▸ ACTIVITY
Which of the lines below include the word "liquida"? Pull each one out.

-*-*-

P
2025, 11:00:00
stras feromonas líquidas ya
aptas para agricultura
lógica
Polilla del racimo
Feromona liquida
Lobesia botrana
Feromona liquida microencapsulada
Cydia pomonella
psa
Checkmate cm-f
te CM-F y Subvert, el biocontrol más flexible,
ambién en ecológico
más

-*-*-

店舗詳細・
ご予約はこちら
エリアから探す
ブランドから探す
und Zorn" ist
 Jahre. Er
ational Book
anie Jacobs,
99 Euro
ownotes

-*-*-

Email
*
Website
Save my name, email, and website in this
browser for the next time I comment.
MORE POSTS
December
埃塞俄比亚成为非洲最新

-*-*-

▸ ANSWER BOX
Feromona liquida
Feromona liquida microencapsulada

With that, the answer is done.